Landgericht Lübeck – vom 05.05.2014
Medizinrecht – Arzthaftungsrecht – Behandlungsfehler:
Durchtrennung des Nervus medianus anlässlich Carpaltunnelspaltung, LG Lübeck, Az. 12 O 341/12

Chronologie:
Der 50-jährige Kläger hatte sich als Kind eine Schnittverletzung an der Hand zugezogen. Die Beugesehnenfunktion bestand seither nur eingeschränkt. Im Hause der Beklagten erfolgte eine Carpaltunnelspaltung, anlässlich derer es behandlungsfehlerhaft zur Durchtrennung des Nervus medianus kam. Seine rechte Hand kann er seither nicht mehr benutzen, es liegt ein GdB von 50 % vor, seine Arbeitstätigkeit kann er nicht mehr ausüben.

Verfahren:
Das Landgericht Lübeck hat, nachdem die Beklagte auf einen Vergleichsvorschlag nicht einging, der Klage vollumfänglich stattgegeben.
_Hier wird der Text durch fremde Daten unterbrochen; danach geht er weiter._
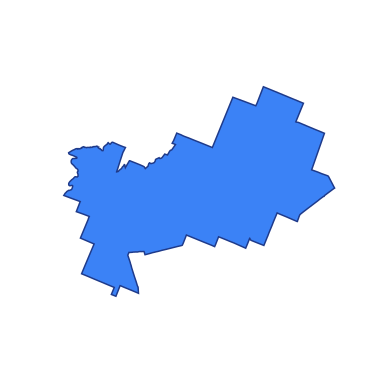 Putineiu, Giurgiu, Romania (orthographic projection), rotated 114°
{"feature_id": "2599482B3296523517134", "entity_name": "Putineiu", "entity_type": "district", "adm_level": 2, "iso_a3": "ROU", "parent_name": "Romania", "parent_adm1": "Giurgiu", "projection": "orthographic", "projection_center": [25.776, 43.909], "detail": "fine", "context": "isolated", "style": "filled", "palette": "blue", "viewbox_px": 384, "rotation_deg": 114, "n_neighbors": 0, "source": "geoboundaries", "source_scale": "gbopen_adm2", "svg_char_len": 5680}
<svg xmlns="http://www.w3.org/2000/svg" viewBox="0 0 384 384"><g transform="rotate(114 192 192)"><path d="M258.9,275.7L279.5,275.2L279.3,260.3L304.4,259.8L311.6,259.6L311.4,252.6L311.3,245.4L310.8,224.2L318.4,224.0L318.2,219.1L306.8,219.6L306.7,218.8L306.7,216.2L306.4,205.9L306.3,200.9L306.3,199.7L301.5,202.2L300.7,202.7L300.3,203.3L299.6,204.0L296.7,206.5L292.9,210.0L287.7,214.6L286.1,216.0L285.8,216.3L285.1,216.8L283.6,218.0L282.8,218.8L281.6,219.7L275.8,225.0L272.8,225.0L272.7,224.6L272.5,224.2L271.4,222.1L270.7,221.1L270.3,220.2L269.8,219.3L268.9,217.3L268.7,217.0L268.2,216.4L267.7,215.6L267.5,215.2L267.3,214.8L267.3,214.6L265.9,211.7L266.1,211.4L266.6,210.9L267.7,210.1L268.4,209.4L265.2,205.4L263.4,203.3L262.0,201.4L261.4,200.7L260.2,199.0L257.4,195.6L254.9,192.3L250.5,186.7L247.6,183.0L245.5,180.2L244.8,179.4L244.6,179.3L244.5,179.2L242.2,179.2L233.6,179.6L233.3,170.5L233.0,160.7L232.7,152.7L232.7,149.1L230.6,149.1L222.1,149.5L222.1,149.0L222.0,147.6L221.8,141.6L221.7,137.5L221.5,133.1L221.5,132.9L221.5,126.1L221.5,120.1L216.9,120.2L210.8,120.5L210.8,120.3L211.4,119.8L211.9,119.2L212.0,119.0L212.1,118.2L212.1,117.3L211.9,111.6L211.6,104.6L205.2,104.8L203.0,104.9L201.1,104.9L198.1,105.1L189.9,105.3L186.0,105.5L176.5,105.7L176.5,102.8L176.3,95.8L176.2,83.8L176.1,83.7L175.5,83.8L175.1,83.9L172.9,84.0L171.0,84.2L168.7,84.2L165.4,82.5L162.6,81.0L158.7,78.9L153.8,76.2L149.1,73.6L146.9,72.5L144.0,70.9L142.5,70.0L142.3,69.6L142.1,69.5L141.5,69.5L140.8,69.2L131.5,64.0L130.4,63.3L129.3,64.8L128.7,65.5L122.6,73.2L122.1,74.0L122.0,74.3L122.0,74.6L122.5,81.1L122.6,84.9L123.1,91.7L84.5,94.9L84.8,105.5L85.0,114.7L85.1,120.9L85.2,123.6L85.3,123.8L85.7,124.9L85.7,125.7L65.6,126.3L66.6,163.5L66.8,169.6L84.7,168.7L87.3,168.8L87.8,177.8L88.8,193.2L143.1,191.5L143.5,203.7L143.8,210.6L144.0,217.0L144.3,221.8L144.3,223.9L144.2,225.0L144.4,229.9L152.9,229.7L154.4,229.9L155.6,229.9L155.4,228.4L155.4,226.4L160.1,227.3L161.0,227.5L161.6,227.6L162.1,227.9L162.2,228.1L162.5,228.5L162.8,228.7L163.4,228.9L164.3,229.1L165.9,229.2L167.2,229.4L168.1,229.4L168.4,231.5L168.4,232.3L172.6,233.3L173.5,233.7L173.6,233.8L173.8,234.1L174.1,234.4L174.4,234.8L174.3,235.1L174.5,235.5L174.2,235.9L174.1,236.0L176.7,238.3L177.0,238.4L177.4,238.5L178.2,238.3L178.8,238.2L180.1,238.4L180.6,238.6L180.8,238.7L181.3,239.2L181.7,239.6L182.7,241.0L182.8,241.2L182.6,242.4L182.6,242.6L183.3,242.9L183.8,243.0L186.4,242.7L189.6,244.2L188.4,246.0L188.3,247.5L188.3,250.5L188.5,256.0L188.7,260.1L188.7,261.3L188.8,261.7L189.0,261.9L192.6,262.3L194.0,262.5L194.6,262.5L195.8,262.7L196.9,262.8L195.9,263.6L194.6,264.4L194.5,264.5L194.5,265.0L195.3,265.1L196.1,265.2L197.5,265.8L199.0,265.9L200.1,266.4L200.7,266.8L201.4,267.1L202.3,267.5L203.2,267.7L203.3,267.9L203.4,268.1L204.1,268.8L204.3,268.9L204.3,269.1L201.6,269.3L191.8,270.4L185.0,271.1L183.9,271.2L182.8,271.1L178.4,270.9L178.6,273.0L178.8,278.0L178.8,283.1L178.8,284.4L178.9,284.9L179.1,285.2L179.3,285.4L180.0,285.7L181.0,285.9L181.7,286.3L181.7,286.7L181.0,288.7L181.2,288.8L181.9,288.8L182.6,288.9L182.7,289.0L182.8,288.9L184.5,290.0L186.1,290.7L186.9,290.9L187.4,290.9L187.9,290.8L190.1,290.1L190.4,290.1L190.5,290.2L190.7,290.8L190.8,291.2L190.7,291.6L190.2,292.1L190.2,292.5L190.1,292.8L190.2,293.1L189.8,293.5L190.0,293.8L189.8,294.1L190.0,294.6L189.9,295.0L189.7,295.2L189.7,295.5L189.2,295.6L189.4,295.8L189.5,295.9L189.4,296.0L189.1,296.4L188.9,296.5L188.7,296.7L188.7,296.8L188.8,297.0L188.8,297.3L189.0,297.5L189.0,298.0L189.6,298.4L189.9,299.0L190.1,299.4L190.3,299.6L190.3,299.8L190.6,300.1L190.6,300.4L190.7,300.7L191.0,300.8L191.2,301.1L191.5,301.2L192.0,301.6L192.0,302.0L192.1,302.7L192.6,302.9L192.6,303.3L193.0,303.5L193.0,304.0L193.4,304.7L193.5,304.9L193.9,305.9L194.4,306.3L194.4,306.6L194.5,306.8L194.5,307.4L194.7,307.7L194.8,308.1L195.0,308.4L195.0,308.5L194.8,308.7L194.6,309.2L194.8,309.4L195.0,309.8L195.3,310.1L195.5,310.2L195.7,310.3L195.9,310.4L196.1,310.7L196.2,310.8L196.3,311.0L196.5,311.1L196.8,311.1L196.8,310.7L197.0,310.8L197.3,311.2L197.4,311.4L197.7,311.5L197.9,311.9L198.3,312.2L198.3,312.5L198.5,312.7L198.4,312.9L198.4,313.0L198.8,313.2L198.8,313.7L198.9,313.8L199.0,314.1L199.3,314.1L199.3,314.3L199.1,314.6L199.3,314.9L199.4,315.2L199.6,315.4L199.7,315.6L200.5,316.3L201.4,317.0L202.1,317.7L203.1,318.5L206.3,320.7L207.0,320.2L207.3,319.6L207.3,319.3L207.3,318.9L207.3,317.2L207.1,316.4L207.1,315.4L207.1,314.6L207.1,314.0L207.1,313.2L207.1,312.0L207.1,311.7L207.2,311.3L207.4,311.2L207.8,311.0L208.1,311.1L208.3,311.4L208.9,312.5L209.2,313.0L209.9,314.4L210.1,314.6L210.5,314.8L211.1,315.0L211.5,315.1L212.2,315.1L212.7,315.0L212.9,315.0L214.2,314.3L214.6,313.9L214.9,313.5L215.1,313.0L215.8,310.9L216.3,309.9L216.5,309.3L217.1,308.4L217.2,308.1L217.4,307.6L217.5,306.6L217.7,306.0L218.1,305.3L218.8,304.9L219.0,304.7L219.7,304.6L220.1,304.8L220.4,304.8L221.0,304.6L221.2,304.4L221.4,304.0L221.8,303.8L222.4,303.2L222.8,303.0L223.3,302.8L224.0,302.7L224.4,302.8L224.4,302.7L224.9,302.9L225.0,303.1L225.1,303.3L225.3,304.2L225.5,304.7L225.9,305.2L226.2,305.3L227.2,305.7L227.8,305.8L229.8,306.9L231.4,307.5L231.8,307.7L233.0,308.0L234.0,308.1L234.3,308.1L235.1,307.8L235.7,307.4L235.9,307.1L236.0,306.8L236.0,306.5L236.0,306.1L235.7,305.7L235.0,304.7L234.8,304.3L234.7,304.1L234.8,303.6L235.1,303.4L235.5,303.3L236.4,303.1L237.3,303.0L238.2,303.0L238.6,303.0L238.8,303.1L240.4,304.6L240.5,304.9L240.7,305.4L240.9,305.6L241.6,305.9L242.5,306.6L243.5,306.8L244.6,307.3L245.0,307.4L247.3,307.7L246.9,300.8L246.9,300.5L246.2,290.2L247.1,290.2L257.0,289.7L256.4,281.8L256.1,275.9L258.2,275.9L258.4,275.8L258.7,275.7L258.9,275.7Z" fill="#3b82f6" stroke="#1e3a8a" stroke-width="1.5"/></g></svg>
Das beklagte Krankenhaus wurde verurteilt, an den Kläger einen immateriellen Anspruch (Schmerzensgeld) von 30.000,- Euro zu zahlen, hinzu kommen sämtliche materiellen Schäden für Vergangenheit und Zukunft, insbesondere die Verdienstausfallschäden.

Anmerkungen von Ciper & Coll.:
Im Nachfolgenden werden nun für den Kläger diese materiellen Schäden, die im sechsstelligen Bereich liegen, notfalls wiederum mittels gerichtlicher Hilfe durchgesetzt, so der sachbearbeitende Rechtsanwalt Tobias Kiwitt.